E’ stata recentemente discussa all’Università di Siena una tesi di laurea dal titolo “Identificazione molecolare di specie ittiche in prodotti agroalimentari lavorati”.
La tesi, prodotta nel Dipartimento di Scienze della vita, sotto la guida del Dr. Giacomo Spinsanti e del Prof. Francesco Frati, è frutto della collaborazione tra l’Università di Siena e I Pescatori di Orbetello, attraverso la società del gruppo “Orbetello pesca lagunare”.
La tesi
L’argomento della tesi riguarda lo sviluppo e l’applicazione di tecniche di biologia molecolare (basate sull’analisi del Dna) per l’identificazione delle specie ittiche presenti in alimenti lavorati.
Nel dettaglio, lo studio ha riguardato la messa a punto di un metodo di analisi per la certificazione dell’utilizzo esclusivo del muggine locale (Mugil cephalus) per la produzione di due delle specialità più apprezzate della tradizione gastronomica orbetellana: la bottarga di Orbetello, presidio Slow Food, e il filetto di cefalo affumicato.
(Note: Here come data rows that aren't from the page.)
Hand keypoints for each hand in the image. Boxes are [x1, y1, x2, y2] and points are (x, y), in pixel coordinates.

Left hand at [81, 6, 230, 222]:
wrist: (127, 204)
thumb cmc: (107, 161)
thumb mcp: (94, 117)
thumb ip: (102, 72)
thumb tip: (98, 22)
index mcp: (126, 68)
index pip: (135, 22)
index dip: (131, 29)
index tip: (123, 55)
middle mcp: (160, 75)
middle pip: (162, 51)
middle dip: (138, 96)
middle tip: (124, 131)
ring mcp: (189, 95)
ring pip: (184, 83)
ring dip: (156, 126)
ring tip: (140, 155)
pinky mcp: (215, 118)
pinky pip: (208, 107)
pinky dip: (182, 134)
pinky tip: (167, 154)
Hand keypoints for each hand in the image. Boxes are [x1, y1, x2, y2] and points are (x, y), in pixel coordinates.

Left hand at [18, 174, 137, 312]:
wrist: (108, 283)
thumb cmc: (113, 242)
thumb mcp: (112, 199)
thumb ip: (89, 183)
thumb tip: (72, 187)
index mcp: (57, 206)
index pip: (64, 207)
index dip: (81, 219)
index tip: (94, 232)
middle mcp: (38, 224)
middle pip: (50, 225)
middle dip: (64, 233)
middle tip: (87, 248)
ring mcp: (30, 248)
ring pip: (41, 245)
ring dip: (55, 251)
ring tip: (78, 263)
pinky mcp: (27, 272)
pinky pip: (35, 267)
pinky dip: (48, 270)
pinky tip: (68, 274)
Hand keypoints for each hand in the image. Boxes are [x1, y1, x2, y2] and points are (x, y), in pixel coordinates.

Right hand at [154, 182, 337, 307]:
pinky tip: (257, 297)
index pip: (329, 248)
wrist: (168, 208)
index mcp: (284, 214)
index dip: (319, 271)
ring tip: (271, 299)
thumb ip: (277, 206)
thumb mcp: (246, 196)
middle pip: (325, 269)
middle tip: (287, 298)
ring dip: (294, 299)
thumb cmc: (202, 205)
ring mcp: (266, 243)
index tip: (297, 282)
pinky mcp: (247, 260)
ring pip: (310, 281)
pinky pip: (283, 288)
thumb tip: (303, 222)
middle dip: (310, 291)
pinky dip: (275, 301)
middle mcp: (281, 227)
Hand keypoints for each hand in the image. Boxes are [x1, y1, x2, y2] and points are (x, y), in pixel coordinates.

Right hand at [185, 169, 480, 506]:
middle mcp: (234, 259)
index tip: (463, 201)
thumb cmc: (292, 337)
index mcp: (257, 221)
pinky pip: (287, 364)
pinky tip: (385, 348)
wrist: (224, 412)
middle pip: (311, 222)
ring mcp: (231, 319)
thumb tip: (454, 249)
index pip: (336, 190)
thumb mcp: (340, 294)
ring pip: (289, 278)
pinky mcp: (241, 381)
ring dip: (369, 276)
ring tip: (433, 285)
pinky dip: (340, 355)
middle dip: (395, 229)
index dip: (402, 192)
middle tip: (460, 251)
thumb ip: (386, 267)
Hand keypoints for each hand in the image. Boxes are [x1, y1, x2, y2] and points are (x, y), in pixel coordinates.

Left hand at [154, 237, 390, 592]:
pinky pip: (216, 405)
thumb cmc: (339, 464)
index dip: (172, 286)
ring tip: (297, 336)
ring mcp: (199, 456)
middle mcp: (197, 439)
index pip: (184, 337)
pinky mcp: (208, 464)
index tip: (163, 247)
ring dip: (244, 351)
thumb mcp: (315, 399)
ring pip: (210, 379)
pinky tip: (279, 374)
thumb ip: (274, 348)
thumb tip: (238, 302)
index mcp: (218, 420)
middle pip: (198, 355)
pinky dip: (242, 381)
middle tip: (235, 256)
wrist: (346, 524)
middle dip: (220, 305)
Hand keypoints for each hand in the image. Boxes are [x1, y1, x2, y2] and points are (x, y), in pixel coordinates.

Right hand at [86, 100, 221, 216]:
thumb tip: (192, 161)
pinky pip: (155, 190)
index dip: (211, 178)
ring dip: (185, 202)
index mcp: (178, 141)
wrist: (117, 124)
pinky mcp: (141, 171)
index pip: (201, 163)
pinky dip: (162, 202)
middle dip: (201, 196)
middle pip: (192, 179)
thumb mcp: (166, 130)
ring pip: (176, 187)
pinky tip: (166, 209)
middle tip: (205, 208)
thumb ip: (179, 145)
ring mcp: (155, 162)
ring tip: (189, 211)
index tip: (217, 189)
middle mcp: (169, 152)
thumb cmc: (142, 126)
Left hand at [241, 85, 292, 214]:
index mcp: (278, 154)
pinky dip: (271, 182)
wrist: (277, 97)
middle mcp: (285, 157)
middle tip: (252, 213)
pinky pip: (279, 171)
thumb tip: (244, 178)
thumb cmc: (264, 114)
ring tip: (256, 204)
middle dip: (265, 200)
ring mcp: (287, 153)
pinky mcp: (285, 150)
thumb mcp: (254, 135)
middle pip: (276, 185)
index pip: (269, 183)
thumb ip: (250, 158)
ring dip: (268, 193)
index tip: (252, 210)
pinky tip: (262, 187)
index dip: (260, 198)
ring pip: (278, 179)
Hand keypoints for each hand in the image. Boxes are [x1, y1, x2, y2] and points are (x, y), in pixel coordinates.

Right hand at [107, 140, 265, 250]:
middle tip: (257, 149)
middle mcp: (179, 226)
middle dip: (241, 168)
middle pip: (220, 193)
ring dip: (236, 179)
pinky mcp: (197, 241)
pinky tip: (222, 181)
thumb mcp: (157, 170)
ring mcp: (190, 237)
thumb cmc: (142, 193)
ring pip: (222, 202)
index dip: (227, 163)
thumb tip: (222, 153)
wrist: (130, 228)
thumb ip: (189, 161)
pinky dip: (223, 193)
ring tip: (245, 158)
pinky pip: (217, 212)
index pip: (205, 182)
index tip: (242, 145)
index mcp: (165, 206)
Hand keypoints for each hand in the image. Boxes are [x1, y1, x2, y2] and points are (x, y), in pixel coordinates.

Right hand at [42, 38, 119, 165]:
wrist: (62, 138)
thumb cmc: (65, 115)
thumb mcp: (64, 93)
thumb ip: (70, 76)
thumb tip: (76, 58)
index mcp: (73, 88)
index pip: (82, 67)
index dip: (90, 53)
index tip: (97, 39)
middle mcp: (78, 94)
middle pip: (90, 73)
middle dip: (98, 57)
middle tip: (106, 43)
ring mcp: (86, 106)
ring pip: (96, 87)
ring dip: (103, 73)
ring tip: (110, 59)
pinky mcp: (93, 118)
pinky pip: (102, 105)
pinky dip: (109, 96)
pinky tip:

L’obiettivo della collaborazione è quello di unire competenze universitarie, maturate nel campo della ricerca scientifica, alla produzione di specialità agroalimentari di qualità, al fine di certificare e valorizzare il prodotto stesso. Questo tipo d’interazione, infatti, permette di fornire ulteriori garanzie a tutela del consumatore finale, rendendo impossibile l’eventualità di una contraffazione o imitazione del prodotto tipico che, inevitabilmente, ne guadagna in termini di valore e credibilità
“La globalizzazione dei mercati ed i tentativi di imitazione dei prodotti tipici propri della cultura gastronomica italiana hanno aumentato sensibilmente, negli ultimi anni, i tentativi di frode in campo agroalimentare – spiega Giacomo Spinsanti -. La problematica è particolarmente preoccupante soprattutto nel caso di pesci importati nel nostro Paese già puliti e sfilettati o in quello di prodotti alimentari preparati, dove il processo di lavorazione stesso impedisce il riconoscimento della specie utilizzata in partenza”.
“L’evento che si verifica più frequentemente, in questo senso, è quello della falsificazione, ovvero della sostituzione di una specie più pregiata con una di minor valore – continua Spinsanti -. Può succedere, ad esempio, che un sugo di spigola possa essere prodotto utilizzando, anche solo parzialmente, una specie di pesce diversa da quella dichiarata per legge in etichetta e di valore nettamente inferiore, perpetrando un frode commerciale in modo da abbattere i costi di produzione.
Il Dna, ovvero la molecola comune a tutti gli organismi viventi che racchiude le informazioni genetiche di ogni individuo, in questo caso, può essere utilizzato come un’impronta digitale che permette, nel prodotto finito, di risalire con certezza assoluta alle materie prime utilizzate, certificando la presenza di una specie piuttosto che di un’altra. Gli sviluppi futuri prevedono di estendere questo tipo di analisi anche ad altri prodotti, come i sughi pronti o la crema di palamita, magari elaborando un codice QR da stampare in etichetta che possa fornire tutte le indicazioni necessarie”.
“Credo che il rilancio di un’economia, come quella toscana e maremmana, che ha nella tradizione agroalimentare uno dei propri punti di forza, debba passare anche attraverso operazioni di questo tipo, mirate alla certificazione della qualità – conclude Spinsanti -. Uno degli obiettivi che perseguiamo nel nostro lavoro è proprio quello di avvicinare l’Università all’impresa, cercando di trovare problematiche comuni che possano rendere più competitivi i prodotti tipici e creare, allo stesso tempo, nuove forme di occupazione”.